The Hawaii Space Flight Laboratory (HSFL) at the University of Hawaii at Manoa is developing the capabilities to
design, build, and operate constellations of small satellites than can be tailored to efficiently execute a variety of remote
sensing missions. With the Operationally Responsive Space (ORS) Office, HSFL is developing the Super Strypi launch
vehicle that on its initial mission in 2013 will launch the HSFL 55-kg HawaiiSat-1 into a near polar orbit, providing the
first deployment of these technologies. This satellite will be carrying a miniature hyperspectral thermal imager
developed by the Hawaii Institute of Geophysics and Planetology (HIGP). HSFL has also developed a method to
efficiently deploy a constellation of small satellites using a minimal number of launch vehicles.
Under a three-year NASA grant, HSFL is developing a Comprehensive Open-architecture Space Mission Operations
System (COSMOS) to support these types of missions. COSMOS is being designed as a System of Systems (SoS)

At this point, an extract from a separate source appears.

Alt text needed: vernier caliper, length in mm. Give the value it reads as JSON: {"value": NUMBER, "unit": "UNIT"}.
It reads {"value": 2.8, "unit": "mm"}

software integrator, tying together existing elements from different technological domains. This system should be easily
adaptable to new architectures and easily scalable. It will be provided as Open Source to qualified users, so will be
adoptable by even universities with very restricted budgets. In this paper we present the use of COSMOS as a System of
Systems integrator for satellite constellations of up to 100 satellites and numerous ground stations and/or contact nodes,
including a fully automated “lights out” satellite contact capability.